It ensnares people to pay fines even if they weren’t the ones responsible. If the ticket isn’t paid within the mandated time, licenses may even be suspended, leaving those who commute to work or school without a way to get there. Add increased insurance rates resulting from fines to the mix and you have an incredible headache from pushing down on the gas just a little too far.

Two women, Sarah Brooks and Michelle Bullock, who were issued a ticket in Des Moines, have challenged this status quo of traffic cameras and have taken it upon themselves to sue the city of Des Moines and even Gatso USA, the manufacturer of the traffic cameras. To that, I say, thank you.

The argument in their lawsuit includes that traffic cameras violate the right to travel guaranteed by both U.S. and Iowa Constitutions. Also in question is the effectiveness of the cameras to do what they were in place to do: reduce traffic accidents. The Iowa DOT itself debated internally whether cameras have an effect on accidents decreasing. Some have asked for the removal of a traffic camera in a Council Bluff location because there has not been statistical evidence of a decrease in accidents.

To throw in another dagger in the legal argument against Des Moines and the traffic company, who is to say how accurate these cameras are in determining actual speeds? Sure, they might accurately get within 1 or 2 mph, but that could be the difference between whether or not you get a $150 ticket in the mail for going 71 MPH instead of 70 MPH in a 60 zone.

The Iowa Department of Transportation released a report last week that showed that 10 of 34 traffic cameras in Iowa did not reduce traffic accidents. The Interstate Highway 235 where the two women received the citation that prompted the lawsuit was among those 10 inefficient cameras, making their case all the more stronger and relevant.

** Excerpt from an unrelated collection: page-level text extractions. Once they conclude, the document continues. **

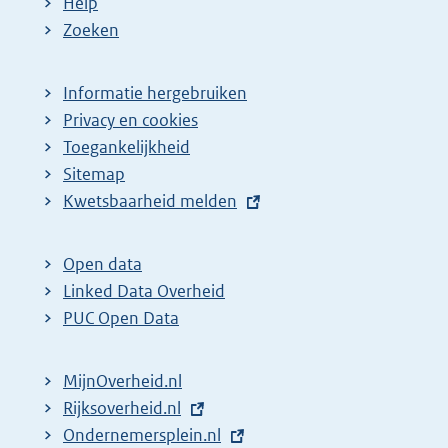
Help
Zoeken
Informatie hergebruiken
Privacy en cookies
Toegankelijkheid
Sitemap
E
Kwetsbaarheid melden
x
t
Open data
e
Linked Data Overheid
r
PUC Open Data
n
e
MijnOverheid.nl
l
E
Rijksoverheid.nl
i
x
E
Ondernemersplein.nl
n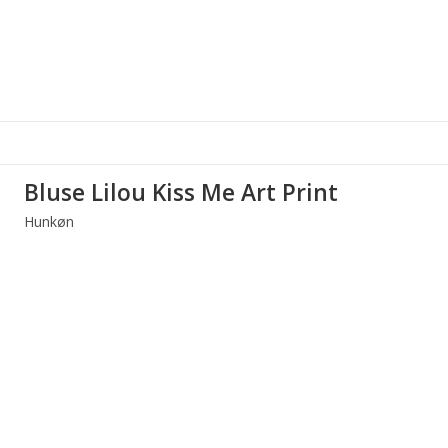
Bluse Lilou Kiss Me Art Print
Hunkøn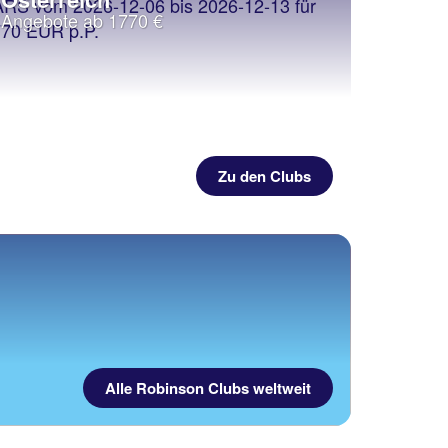
Angebote ab 1770 €
Zu den Clubs
Alle Robinson Clubs weltweit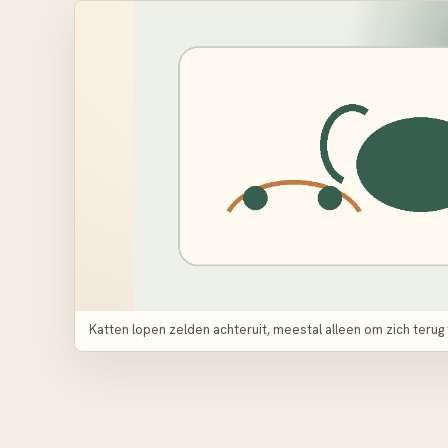
Katten lopen zelden achteruit, meestal alleen om zich terug 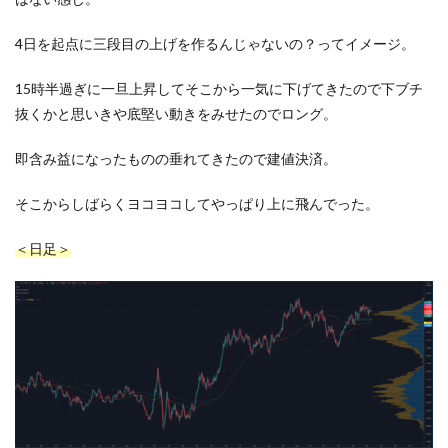
4日を起点に三段目の上げを作るんじゃないの？ってイメージ。
15時半過ぎに一旦上昇してそこから一気に下げてきたので下ブチ
抜くかと思いきや底堅い動きをみせたのでロング。
即含み益になったものの垂れてきたので建値決済。
そこからしばらくヨコヨコしてやっぱり上に飛んでった。
＜日足＞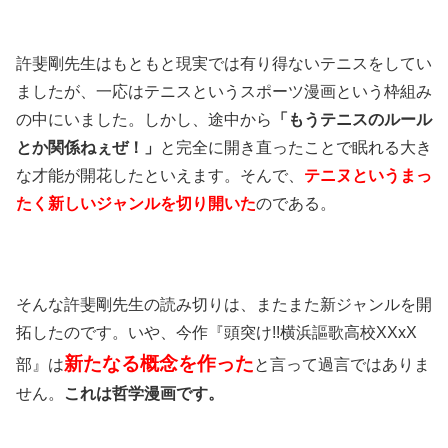
許斐剛先生はもともと現実では有り得ないテニスをしてい
ましたが、一応はテニスというスポーツ漫画という枠組み
の中にいました。しかし、途中から
「もうテニスのルール
とか関係ねぇぜ！」
と完全に開き直ったことで眠れる大き
な才能が開花したといえます。そんで、
テニヌというまっ
たく新しいジャンルを切り開いた
のである。
そんな許斐剛先生の読み切りは、またまた新ジャンルを開
拓したのです。いや、今作『頭突け!!横浜謳歌高校XXxX
新たなる概念を作った
部』は
と言って過言ではありま
せん。
これは哲学漫画です。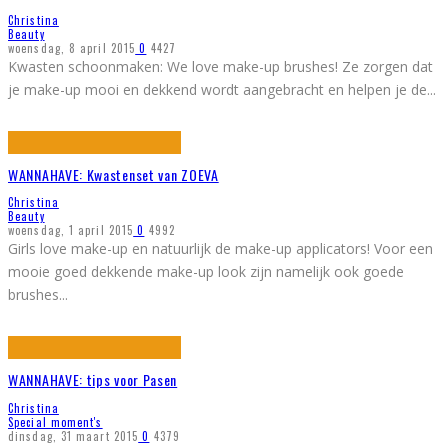
Christina
Beauty
woensdag, 8 april 2015
0
4427
Kwasten schoonmaken: We love make-up brushes! Ze zorgen dat
je make-up mooi en dekkend wordt aangebracht en helpen je de
...
WANNAHAVE: Kwastenset van ZOEVA
Christina
Beauty
woensdag, 1 april 2015
0
4992
Girls love make-up en natuurlijk de make-up applicators! Voor een
mooie goed dekkende make-up look zijn namelijk ook goede
brushes
...
WANNAHAVE: tips voor Pasen
Christina
Special moment's
dinsdag, 31 maart 2015
0
4379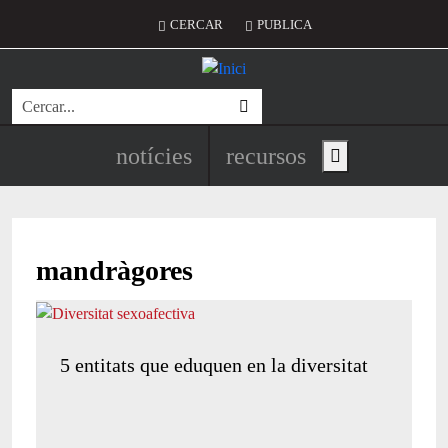
Vés al contingut
Menú del compte d'usuari
CERCAR
PUBLICA
Cerca
Navegació principal de l'encapç
notícies
recursos
Show main menu
mandràgores
5 entitats que eduquen en la diversitat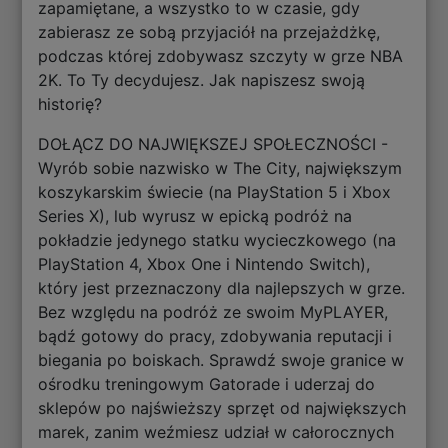
zapamiętane, a wszystko to w czasie, gdy
zabierasz ze sobą przyjaciół na przejażdżkę,
podczas której zdobywasz szczyty w grze NBA
2K. To Ty decydujesz. Jak napiszesz swoją
historię?
DOŁĄCZ DO NAJWIĘKSZEJ SPOŁECZNOŚCI -
Wyrób sobie nazwisko w The City, największym
koszykarskim świecie (na PlayStation 5 i Xbox
Series X), lub wyrusz w epicką podróż na
pokładzie jedynego statku wycieczkowego (na
PlayStation 4, Xbox One i Nintendo Switch),
który jest przeznaczony dla najlepszych w grze.
Bez względu na podróż ze swoim MyPLAYER,
bądź gotowy do pracy, zdobywania reputacji i
biegania po boiskach. Sprawdź swoje granice w
ośrodku treningowym Gatorade i uderzaj do
sklepów po najświeższy sprzęt od największych
marek, zanim weźmiesz udział w całorocznych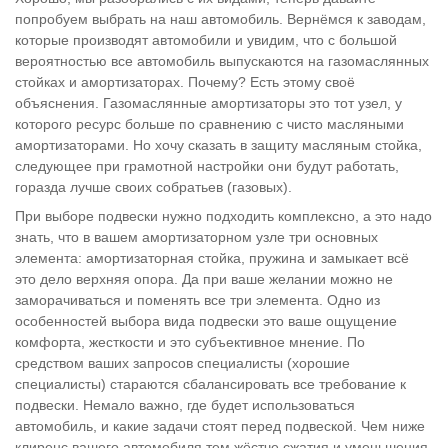
попробуем выбрать на наш автомобиль. Вернёмся к заводам,
которые производят автомобили и увидим, что с большой
вероятностью все автомобиль выпускаются на газомаслянных
стойках и амортизаторах. Почему? Есть этому своё
объяснения. Газомаслянные амортизаторы это тот узел, у
которого ресурс больше по сравнению с чисто масляными
амортизаторами. Но хочу сказать в защиту масляным стойка,
следующее при грамотной настройки они будут работать,
горазда лучше своих собратьев (газовых).
При выборе подвески нужно подходить комплексно, а это надо
знать, что в вашем амортизаторном узле три основных
элемента: амортизаторная стойка, пружина и замыкает всё
это дело верхняя опора. Да при ваше желании можно не
заморачиваться и поменять все три элемента. Одно из
особенностей выбора вида подвески это ваше ощущение
комфорта, жесткости и это субъективное мнение. По
средством ваших запросов специалисты (хорошие
специалисты) стараются сбалансировать все требование к
подвески. Немало важно, где будет использоваться
автомобиль, и какие задачи стоят перед подвеской. Чем ниже
клиренс вашего автомобиля тем жёстче сжатия и уменьшения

Reducing accidents is the ultimate goal, right? The traffic cameras are supposed to provide increased safety to the public good rather than be detriment to society by imposing superfluous fines on drivers. Many use the “Big Brother” explanation that government isn’t interested in driver safety as much as it is with intruding on our lives and regulating citizen behavior to government standards. I don’t believe that government entities are that interested in our lives on a micro-level, but I do believe that the traffic cameras are rooted in monetary pursuits.

More than 43,000 tickets were issued in Des Moines last year alone from traffic cameras, generating more than $1.2 million for the city to use. I don’t believe it’s an evil tactic that many believe is rooted in corruption; it’s merely the way local governments have decided to pad budgets. But, there are other ways to generate revenue for local governments. There are more ways to raise revenue than to unfairly place costs on citizens that are much greater than the benefits obtained. It’s intrusive in a way that undermines the rights of citizens to travel by raising costs unfairly. Where other states have toll roads that are a small and simple tax to generate revenue, Iowa implements a system that preys on unsuspecting drivers and puts a high price tag on their behalf, monetarily and legally.

I hope that Brooks’ and Bullock’s lawsuit is successful. Unless the status quo is challenged, it will always be in place, regardless of how unfair it is. Budgets can be balanced without traffic camera money traps.